I believe technically since both arrows are in the scoring area you would use 1st arrow scoring regardless. If the arrows were not numbered and shot in order (and the group couldn't "agree" which arrow landed where), then I believe you would need to score the lower of the 2 scoring arrows. Hence, 1st arrow scoring for the lowest of the 2 scoring arrows.

Now on the other hand, say you shoot the 1st arrow and dot it and then while screwing around take a 2nd shot and miss the scoring area -- all while using non-numbered arrows, not shot in sequence. Group knows which was shot first and second, but rest of group opts to be a royal pain and cite rules. In that case I believe technically you would be required to use 2nd arrow scoring on the arrow in the scoring area. And I would immediately afterwards number my arrows and then commence to shoot all 3 in order on every target thereafter and use all 4 of my alloted let-downs to boot and stretch the day out for my group and those stuck behind me til dark ! I'd also let the groups behind me know the reason why I was shooting that way, and being the nice guy I am, I'd even suggest repeatedly that my group allow the faster groups to play through, as recommended in the NFAA rules as well.

Fortunately all groups I've ever shot with used common sense and sportsmanship so I haven't had to test my process for dealing with the unsportsman-like folks .

>>------->


----------



## Stiracer (Feb 21, 2009)

I have shot in many state, regional, and national competitions granted they were in the 60"s and early 70's but in all cases including the mid-atlantic tournament you could not shoot arrows that were not labeled 1,2, & 3. (your fault if you shoot arrow labeled three first, that is the score you received for that target.) The rules were followed by all attending.

If your arrows were not labeled you were required by an official to place hash marks 1, 11, 111 around your arrows in the feather area with a water proof pen. Again your responsibility to shoot the correctly labeled arrow first.

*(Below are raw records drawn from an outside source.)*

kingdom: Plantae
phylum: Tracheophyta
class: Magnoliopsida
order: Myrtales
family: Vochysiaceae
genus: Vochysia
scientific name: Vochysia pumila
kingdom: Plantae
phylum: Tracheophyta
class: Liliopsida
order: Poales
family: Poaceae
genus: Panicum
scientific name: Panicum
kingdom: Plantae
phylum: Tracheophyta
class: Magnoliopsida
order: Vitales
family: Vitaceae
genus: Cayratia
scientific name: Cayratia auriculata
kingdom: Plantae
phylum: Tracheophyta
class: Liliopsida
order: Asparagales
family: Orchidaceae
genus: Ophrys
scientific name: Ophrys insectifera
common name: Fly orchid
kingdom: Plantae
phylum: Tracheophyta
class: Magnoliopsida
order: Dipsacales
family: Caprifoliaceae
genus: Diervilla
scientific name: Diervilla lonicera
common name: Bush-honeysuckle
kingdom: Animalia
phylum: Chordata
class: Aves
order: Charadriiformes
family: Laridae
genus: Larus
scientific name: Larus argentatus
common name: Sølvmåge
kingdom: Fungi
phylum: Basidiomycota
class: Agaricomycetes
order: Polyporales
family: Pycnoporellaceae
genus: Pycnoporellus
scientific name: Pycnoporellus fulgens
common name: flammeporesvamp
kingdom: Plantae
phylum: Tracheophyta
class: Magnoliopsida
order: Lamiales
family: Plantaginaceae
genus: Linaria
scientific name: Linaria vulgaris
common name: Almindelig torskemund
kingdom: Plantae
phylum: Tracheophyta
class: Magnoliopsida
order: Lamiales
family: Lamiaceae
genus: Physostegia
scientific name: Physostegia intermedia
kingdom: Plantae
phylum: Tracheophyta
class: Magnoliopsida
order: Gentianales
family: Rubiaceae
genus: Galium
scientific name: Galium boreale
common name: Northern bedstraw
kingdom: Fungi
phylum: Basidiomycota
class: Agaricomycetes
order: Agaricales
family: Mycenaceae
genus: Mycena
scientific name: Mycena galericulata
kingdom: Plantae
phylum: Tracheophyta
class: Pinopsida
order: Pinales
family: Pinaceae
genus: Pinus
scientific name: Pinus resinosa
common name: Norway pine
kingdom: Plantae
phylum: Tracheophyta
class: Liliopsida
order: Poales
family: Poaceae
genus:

And, please no whinney cry babies saying I only shot one arrow but I accidently shot number 3 or 2. If you can't read you shouldn't be allowed to compete in such a dangerous sport with deadly objects flying everywhere.

an older archery from the golden age of archery when weekly sunday shoots had 30 to 80 archers attending and never an accident.


----------



## xring1 (May 28, 2008)

*nfaa*

the nfaa animal round sucks period (JMO)


----------